#### TASKS TO CARRY OUT
A: Copy the passage from the Maine policy text, from "What is the" up to and including "our greatest assets.".
B: In the Maine policy text, which established institution is named as a leading light in globally significant research?
C: Carry the Maine policy text forward from its last sentence.

#### PAGE TEXT
Where possible, we should be working to increase access to good, affordable, preventative health care for Maine people, not curtailing it. Rather than fighting the ACA, Maine should be working with the law along with its accompanying federal funds and tax credits toward insurance that better serves Maine families and small businesses.

What is the biggest thing Maine can do to attract more jobs to the state?

Build on Maine communities’ traditional commitment to education, entrepreneurship, and civic involvement.

To move forward, Maine needs to understand clearly its assets. These historically have been well-represented by commitment to education and a shared ethic for decency, innovation, entrepreneurship, and hard work. As a small population of tightly connected communities, civic involvement may indeed also be one of our greatest assets.

Maine must renew its commitment to the promise of all levels of education to sustain a workforce of competent, adaptable critical thinkers who can work collaboratively to solve increasingly challenging problems.

Properly managed and funded, Maine’s community and technical schools, colleges, and universities are capable of meeting our needs. Locally, established institutions like the Jackson Lab are leading lights in globally significant research. And, at the root, Maine still has communities and a connected way of life that families find attractive.

We need to recognize and amplify these assets, not mischaracterize them as failures..

Do you support lowering the state income tax? What state spending would you cut to make up for the loss of revenue?

No. We need a fairer tax structure that doesn’t harm those who are struggling the most to earn a basic living in difficult times.

In an income tax-cut race to the bottom, Maine can’t win. We need to understand the whole balance of public revenue in Maine. In our district, people have seen property taxes increase as a direct result of curtailed state budgets. We need a fairer tax structure that doesn’t harm those who are struggling the most to earn a basic living in difficult times.

Are Maine’s public assistance benefits too generous? How should they be changed?

Maine needs both a short-term safety net and a long-term commitment to build new opportunities for self-reliance.

#### EXCERPTED RECORDS

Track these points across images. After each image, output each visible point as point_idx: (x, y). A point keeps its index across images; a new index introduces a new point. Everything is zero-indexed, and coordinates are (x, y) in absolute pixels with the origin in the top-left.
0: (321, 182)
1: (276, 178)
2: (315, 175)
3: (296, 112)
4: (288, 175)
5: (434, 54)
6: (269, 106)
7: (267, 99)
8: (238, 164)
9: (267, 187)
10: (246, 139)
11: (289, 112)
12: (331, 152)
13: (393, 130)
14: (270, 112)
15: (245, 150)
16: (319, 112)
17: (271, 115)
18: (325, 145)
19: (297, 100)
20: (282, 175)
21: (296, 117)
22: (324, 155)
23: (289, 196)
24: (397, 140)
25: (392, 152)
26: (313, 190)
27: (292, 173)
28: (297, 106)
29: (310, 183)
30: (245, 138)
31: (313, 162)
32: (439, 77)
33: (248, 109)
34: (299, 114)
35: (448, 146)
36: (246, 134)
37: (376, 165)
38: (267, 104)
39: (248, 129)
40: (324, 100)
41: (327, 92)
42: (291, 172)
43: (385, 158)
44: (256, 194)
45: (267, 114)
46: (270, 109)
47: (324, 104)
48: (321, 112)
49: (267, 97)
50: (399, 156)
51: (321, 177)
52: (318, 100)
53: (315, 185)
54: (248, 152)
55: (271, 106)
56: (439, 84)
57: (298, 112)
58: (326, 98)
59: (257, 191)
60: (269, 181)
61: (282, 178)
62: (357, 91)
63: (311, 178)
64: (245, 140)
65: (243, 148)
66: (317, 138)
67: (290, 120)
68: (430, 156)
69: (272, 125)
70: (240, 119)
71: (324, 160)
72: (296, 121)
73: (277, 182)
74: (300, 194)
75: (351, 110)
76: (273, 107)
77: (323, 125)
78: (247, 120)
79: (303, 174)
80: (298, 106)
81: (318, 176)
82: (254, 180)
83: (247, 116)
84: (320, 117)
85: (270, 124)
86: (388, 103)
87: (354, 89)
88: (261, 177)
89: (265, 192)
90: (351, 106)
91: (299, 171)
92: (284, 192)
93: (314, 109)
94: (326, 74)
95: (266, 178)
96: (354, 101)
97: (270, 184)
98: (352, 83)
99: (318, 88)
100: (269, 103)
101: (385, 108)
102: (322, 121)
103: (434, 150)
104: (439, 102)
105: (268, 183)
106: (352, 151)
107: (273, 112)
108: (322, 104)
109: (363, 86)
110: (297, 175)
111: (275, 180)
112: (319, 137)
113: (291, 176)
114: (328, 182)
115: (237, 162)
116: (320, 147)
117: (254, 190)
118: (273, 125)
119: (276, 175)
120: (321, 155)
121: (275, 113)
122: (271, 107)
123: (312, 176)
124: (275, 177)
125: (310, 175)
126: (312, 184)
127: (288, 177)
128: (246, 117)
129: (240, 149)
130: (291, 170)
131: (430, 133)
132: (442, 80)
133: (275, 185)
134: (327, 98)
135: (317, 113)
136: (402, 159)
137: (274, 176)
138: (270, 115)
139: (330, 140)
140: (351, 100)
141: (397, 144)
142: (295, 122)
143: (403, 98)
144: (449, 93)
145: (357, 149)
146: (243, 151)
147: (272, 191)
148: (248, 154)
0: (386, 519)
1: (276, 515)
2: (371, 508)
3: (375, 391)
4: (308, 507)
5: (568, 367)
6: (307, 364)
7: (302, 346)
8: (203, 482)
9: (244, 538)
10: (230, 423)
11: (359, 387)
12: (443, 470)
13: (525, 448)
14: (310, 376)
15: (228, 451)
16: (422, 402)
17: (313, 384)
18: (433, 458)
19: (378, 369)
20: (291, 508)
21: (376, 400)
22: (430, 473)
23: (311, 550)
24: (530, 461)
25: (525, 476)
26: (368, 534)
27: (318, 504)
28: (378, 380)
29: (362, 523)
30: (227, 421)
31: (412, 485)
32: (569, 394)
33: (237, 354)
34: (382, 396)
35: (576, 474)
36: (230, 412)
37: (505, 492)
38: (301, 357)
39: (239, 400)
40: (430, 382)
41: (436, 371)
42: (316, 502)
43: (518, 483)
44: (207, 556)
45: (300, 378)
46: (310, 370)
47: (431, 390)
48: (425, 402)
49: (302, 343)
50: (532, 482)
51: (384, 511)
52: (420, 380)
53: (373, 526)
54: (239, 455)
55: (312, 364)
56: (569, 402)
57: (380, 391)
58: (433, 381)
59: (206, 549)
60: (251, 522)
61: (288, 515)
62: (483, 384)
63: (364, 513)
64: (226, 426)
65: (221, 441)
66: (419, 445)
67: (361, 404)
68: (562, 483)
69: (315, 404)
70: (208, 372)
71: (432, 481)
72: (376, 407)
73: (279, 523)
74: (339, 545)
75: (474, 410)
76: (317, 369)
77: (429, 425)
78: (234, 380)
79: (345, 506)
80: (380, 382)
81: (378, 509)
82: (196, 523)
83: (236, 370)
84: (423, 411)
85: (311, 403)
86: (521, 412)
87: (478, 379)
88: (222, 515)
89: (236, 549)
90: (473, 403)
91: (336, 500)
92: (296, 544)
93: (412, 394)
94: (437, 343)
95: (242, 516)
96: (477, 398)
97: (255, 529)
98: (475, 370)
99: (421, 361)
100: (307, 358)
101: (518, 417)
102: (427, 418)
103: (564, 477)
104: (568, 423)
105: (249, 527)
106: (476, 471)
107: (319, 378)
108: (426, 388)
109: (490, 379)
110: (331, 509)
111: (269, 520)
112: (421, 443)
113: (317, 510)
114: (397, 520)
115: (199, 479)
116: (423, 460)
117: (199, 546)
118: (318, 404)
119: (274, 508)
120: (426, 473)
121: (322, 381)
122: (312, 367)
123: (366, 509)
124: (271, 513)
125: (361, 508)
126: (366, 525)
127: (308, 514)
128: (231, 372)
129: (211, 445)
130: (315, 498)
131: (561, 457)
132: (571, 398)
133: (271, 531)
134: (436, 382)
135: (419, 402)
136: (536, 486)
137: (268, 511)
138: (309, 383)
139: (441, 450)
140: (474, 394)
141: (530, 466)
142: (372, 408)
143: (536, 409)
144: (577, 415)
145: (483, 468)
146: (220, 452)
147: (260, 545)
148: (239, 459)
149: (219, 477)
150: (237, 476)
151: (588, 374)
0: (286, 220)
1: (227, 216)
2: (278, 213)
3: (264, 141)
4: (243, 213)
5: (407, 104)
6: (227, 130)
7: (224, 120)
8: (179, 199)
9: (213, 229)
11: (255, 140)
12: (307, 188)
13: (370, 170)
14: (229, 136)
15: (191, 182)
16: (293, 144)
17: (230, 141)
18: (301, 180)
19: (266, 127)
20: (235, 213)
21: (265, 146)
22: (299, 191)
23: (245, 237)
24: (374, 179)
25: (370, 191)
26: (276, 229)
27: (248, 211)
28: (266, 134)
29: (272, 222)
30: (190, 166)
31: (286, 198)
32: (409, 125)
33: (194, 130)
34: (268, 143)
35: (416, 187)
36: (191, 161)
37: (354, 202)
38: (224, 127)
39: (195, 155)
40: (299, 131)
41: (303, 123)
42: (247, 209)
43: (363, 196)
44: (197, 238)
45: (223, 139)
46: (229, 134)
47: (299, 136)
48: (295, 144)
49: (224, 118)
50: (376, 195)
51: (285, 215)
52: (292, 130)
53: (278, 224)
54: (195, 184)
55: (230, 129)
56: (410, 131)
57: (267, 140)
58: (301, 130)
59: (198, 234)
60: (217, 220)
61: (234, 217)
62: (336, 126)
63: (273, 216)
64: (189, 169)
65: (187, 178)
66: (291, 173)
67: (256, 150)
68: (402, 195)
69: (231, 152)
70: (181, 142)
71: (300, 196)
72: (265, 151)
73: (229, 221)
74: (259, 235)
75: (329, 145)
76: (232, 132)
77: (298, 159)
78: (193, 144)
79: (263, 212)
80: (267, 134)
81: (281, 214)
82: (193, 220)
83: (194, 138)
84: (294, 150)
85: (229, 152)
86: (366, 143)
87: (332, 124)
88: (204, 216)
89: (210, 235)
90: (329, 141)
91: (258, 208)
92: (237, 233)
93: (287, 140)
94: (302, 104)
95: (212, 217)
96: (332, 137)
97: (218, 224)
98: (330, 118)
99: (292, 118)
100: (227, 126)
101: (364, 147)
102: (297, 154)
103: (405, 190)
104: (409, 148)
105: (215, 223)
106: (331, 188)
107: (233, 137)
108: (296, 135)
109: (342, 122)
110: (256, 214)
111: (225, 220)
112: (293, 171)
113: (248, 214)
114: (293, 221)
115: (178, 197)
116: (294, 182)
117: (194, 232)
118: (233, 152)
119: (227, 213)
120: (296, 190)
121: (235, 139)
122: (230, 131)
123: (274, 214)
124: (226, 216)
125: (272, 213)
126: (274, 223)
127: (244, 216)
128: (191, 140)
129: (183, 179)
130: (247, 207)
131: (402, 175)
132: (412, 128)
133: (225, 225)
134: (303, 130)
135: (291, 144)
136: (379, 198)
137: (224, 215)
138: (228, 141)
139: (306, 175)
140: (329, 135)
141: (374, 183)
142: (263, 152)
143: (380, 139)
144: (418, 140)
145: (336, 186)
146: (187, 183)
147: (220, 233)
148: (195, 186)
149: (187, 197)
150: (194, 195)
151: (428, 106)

#### ANSWERS FOR THIS EXERCISE
A:
What is the biggest thing Maine can do to attract more jobs to the state?

Build on Maine communities’ traditional commitment to education, entrepreneurship, and civic involvement.

To move forward, Maine needs to understand clearly its assets. These historically have been well-represented by commitment to education and a shared ethic for decency, innovation, entrepreneurship, and hard work. As a small population of tightly connected communities, civic involvement may indeed also be one of our greatest assets.

B: The Jackson Lab.

C:
Most Maine people are fundamentally self-reliant and want only a decent opportunity to earn a living. National recession and the harsh realities of global capital flow have caused many Mainers to lose work through no fault of their own. Maine does a reasonable job of providing an emergency social safety net to meet short-term hardship. Ultimately, the most cost-effective course for the state is to enact policies which expand opportunities for those in need to return to self-reliance. Towards this end, I believe that education and early health care offer the best return on public investment.

What should the state do to lower energy costs?

Increase conservation and efficiency. Commit in the long-term to locally-produced, sustainable energy sources.

Increased conservation and improved efficiency remain the most effective ways to reduce energy costs. It’s not glamorous policy but it’s true. To reach a stable and secure energy future, we also need to commit to the slower process of developing more efficient transportation systems and an energy infrastructure that makes increased use of locally-generated sustainable sources of power such as wind and tides. Bonds for research and technology and tax credits for private investment are appropriate mechanisms for moving Maine in this direction.

Should Maine place more restrictions on abortion?

No. Current Maine law covers this well.

Health and reproductive decisions are deeply personal and should be settled between a woman and her doctor without additional government intrusion.